The Taxonomy of Great White Sharks
By: William Moody

What is Taxonomy?

Taxonomy is the study of classifying organisms. The levels of taxonomy include Kingdom, Phylum, Class, Order, Family, Genus, and Species. The Kingdom is the most general level and Species is the most specific level.

Taxonomic Levels of The Great White Shark:

Kingdom: Animalia- The Great White Shark is eukaryotic and are multicellular. They are heterotrophic which means they cannot make their own food like plants. They have to eat other organisms to gain nutrients and energy.

Phylum: Chordata- The Great White Shark contains a spinal cord but do not contain a back bone. They have a dorsal nerve cord and a post anal tail which is an extension of the back past the anal opening.

Class: Chondrichthyes- They are Cartilaginous fish that are lacking true bone. They have a skeletal system that consists of cartilage. The cartilage is tough but at the same time the cartilage is flexible.

Order: Lamniformes- They contain an anal fin, 5 gill slits, and 2 dorsal fins. The three main fins are the dorsal fin on its back and the two pectoral fins which are on the sides. The mouth of Lamniformes have large mouths and can open them very wide.

Family: Lamnidae- They have pointed snouts and their gills open wide. Their dorsal fin is large, high, stiff. When the shark is close to the surface its dorsal fin and tail are visible above the water. Most of these sharks are very fast. They are found in oceans all over the world.

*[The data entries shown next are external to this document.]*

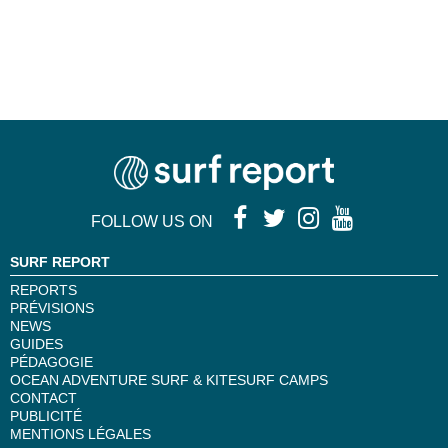
FOLLOW US ON
SURF REPORT
REPORTS
PRÉVISIONS
NEWS
GUIDES
PÉDAGOGIE
OCEAN ADVENTURE SURF & KITESURF CAMPS
CONTACT
PUBLICITÉ
MENTIONS LÉGALES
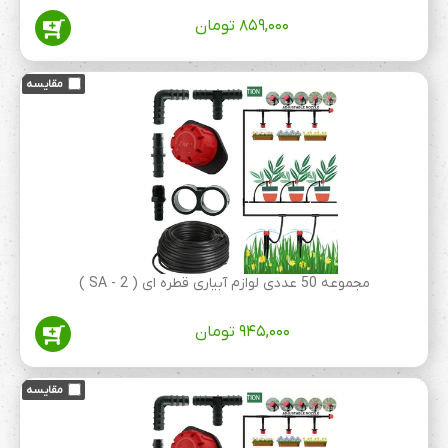
۸۵۹,۰۰۰
تومان
مجموعه 50 عددی لوازم آبیاری قطره ای ( SA - 2 )
۹۴۵,۰۰۰
تومان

Genus: Carcharodon- Carcharodon means man-eating sharks. They are very aggressive, very large, and they are know as white sharks. They are found in warm oceans and they are known to attack humans.

Species: Charcharius- The shark is normally gray or bluish. Most of them are 13-16 feet and 1,500-2,400 pounds. They are known as man-eaters because they attack humans. They have two dorsal fins which are both on their back and one is smaller than the other. They have 5 gills and sometimes the fifth gill doesn't work.